Why the `_no_resched` variant? I see that x86 just does a plain
preempt_enable().

> +}
> +NOKPROBE_SYMBOL(optimized_callback)
> +
> +static bool is_offset_in_range(unsigned long start, unsigned long end)
> +{
> +	long offset = end - start;
> +
> +	/*
> +	 * Verify if the address gap is in 128MiB range, because this uses
> +	 * a relative jump.
> +	 *
> +	 * kprobe opt use a 'b' instruction to branch to optinsn.insn.
> +	 * According to ARM manual, branch instruction is:
> +	 *
> +	 *   31  30                  25              0
> +	 *  +----+---+---+---+---+---+---------------+
> +	 *  |cond| 0 | 0 | 1 | 0 | 1 |     imm26     |
> +	 *  +----+---+---+---+---+---+---------------+
> +	 *
> +	 * imm26 is a signed 26 bits integer. The real branch offset is computed
> +	 * by: imm64 = SignExtend(imm26:'00', 64);
> +	 *
> +	 * So the maximum forward branch should be:
> +	 *   (0x01ffffff << 2) = 0x07fffffc
> +	 * The maximum backward branch should be:
> +	 *   (0xfe000000 << 2) = 0xFFFFFFFFF8000000 = -0x08000000
> +	 *
> +	 * We can simply check (rel & 0xf8000003):
> +	 *  if rel is positive, (rel & 0xf8000003) should be 0
> +	 *  if rel is negitive, (rel & 0xf8000003) should be 0xf8000000
> +	 *  the last '3' is used for alignment checking.
> +	 */
> +	return (offset >= -0x8000000 && offset <= 0x7fffffc && !(offset & 0x3));
> +}

Please re-use existing code for this.
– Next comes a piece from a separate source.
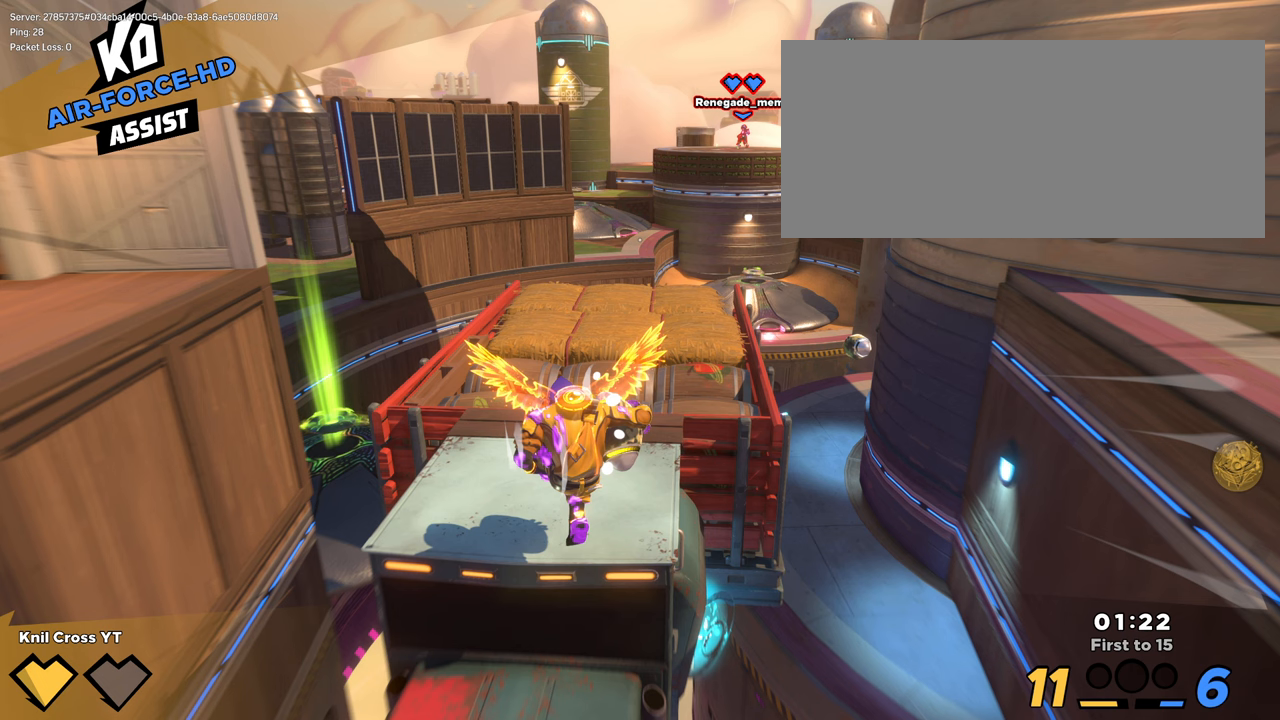
{"keys": ["shift", "w"], "mouse": [], "events": []}
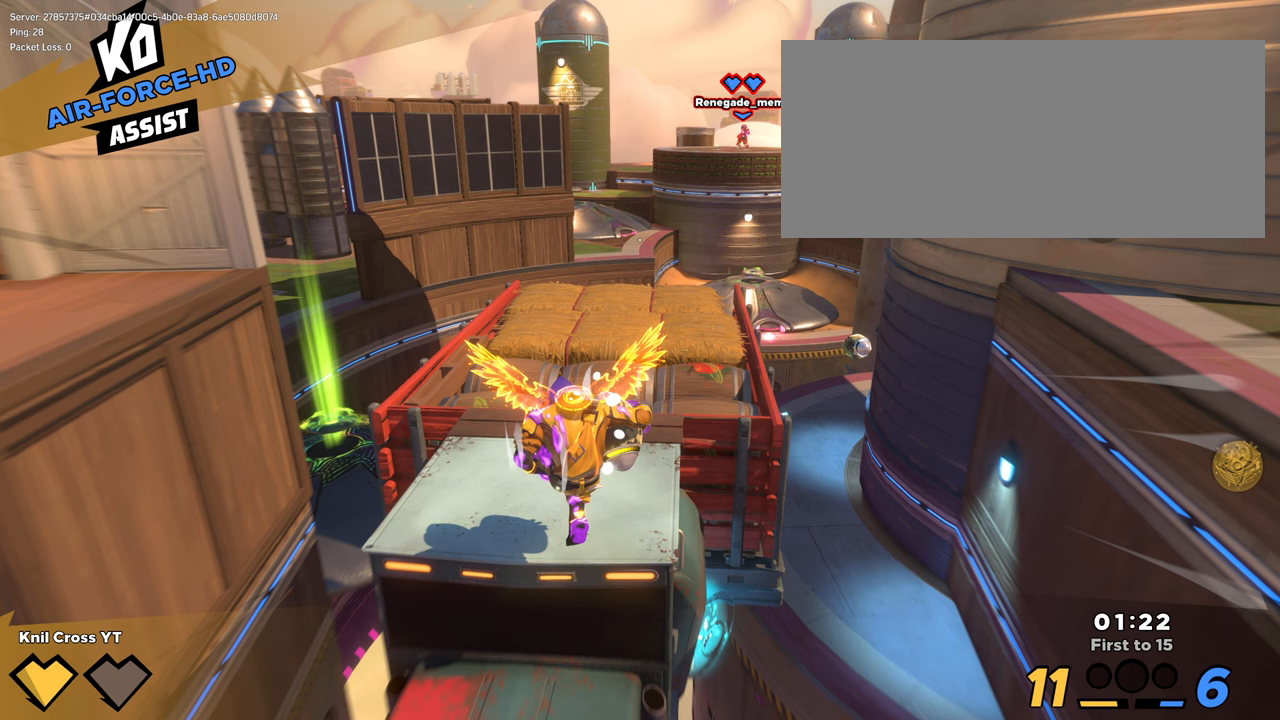
{"keys": ["d", "s"], "mouse": [], "events": [[166, "d", "down"], [166, "s", "down"], [166, "shift", "up"], [166, "w", "up"]]}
In insn.c we already have
branch_imm_common() and aarch64_insn_gen_branch_imm(), which we should
be able to refactor for easier usage (and should move ftrace_make_nop()
over to that too).

We could *also* add a aarch64_insn_try_gen_branch_imm() helper that
returns an error code rather than printing an error, which would allow
us to consolidate the checks with the codegen, and would be more robust
if this changes in future.

> +
> +int arch_prepare_optimized_kprobe(struct optimized_kprobe *op,
> +				  struct kprobe *orig)
> +{
> +	kprobe_opcode_t *code, *buf;
> +	void **addrs;
> +	u32 insn;
> +	int ret, i;
> +
> +	addrs = kcalloc(TMPL_MAX_LENGTH, sizeof(void *), GFP_KERNEL);
> +	if (!addrs)
> +		return -ENOMEM;

As a general thing, when using allocators, please use sizeof() on the
pointer being allocated, e.g.

	addrs = kcalloc(TMPL_MAX_LENGTH, sizeof(*addrs), GFP_KERNEL);

... as that ensures the type is always correct, even if the type of the
pointer is changed later.

That said, I don't believe this needs to be allocated from the heap.
It's only used for the duration of this function, it's relatively small,
and we could add a wrapper in insn.c to patch a range of instructions,
which would avoid the need for the array entirely.

> +
> +	buf = kcalloc(TMPL_MAX_LENGTH, sizeof(kprobe_opcode_t), GFP_KERNEL);
> +	if (!buf) {
> +		kfree(addrs);
> +		return -ENOMEM;
> +	}
> +
> +	code = get_optinsn_slot();
> +	if (!code) {
> +		kfree(addrs);
> +		kfree(buf);
> +		return -ENOMEM;
> +	}

You can initialize `ret` to -ENOMEM, and goto `out` here.

> +
> +	if (!is_offset_in_range((unsigned long)code,
> +				(unsigned long)orig->addr + 8)) {
> +		ret = -ERANGE;
> +		goto error;
> +	}
> +
> +	if (!is_offset_in_range((unsigned long)code + TMPL_CALL_BACK,
> +				(unsigned long)optimized_callback)) {
> +		ret = -ERANGE;
> +		goto error;
> +	}
> +
> +	if (!is_offset_in_range((unsigned long)&code[TMPL_RESTORE_END],
> +				(unsigned long)op->kp.addr + 4)) {
> +		ret = -ERANGE;
> +		goto error;
> +	}
> +
> +	memcpy(buf, optprobe_template_entry,
> +	       TMPL_END_IDX * sizeof(kprobe_opcode_t));

Why do we need to copy this into a temporary buffer? Can't we work on it
directly in the destination?

> +
> +	buf[TMPL_VAL_IDX] = FIELD_GET(GENMASK(31, 0), (unsigned long long)op);
> +	buf[TMPL_VAL_IDX + 1] =
> +		FIELD_GET(GENMASK(63, 32), (unsigned long long)op);

This is a 64-bit pointer, and needs to be treated as a single unit. The
above is broken for big-endian kernels.

Rather than using instruction indices (and pretending this pointer is
two instructions), it would be nicer to use byte offsets consistently.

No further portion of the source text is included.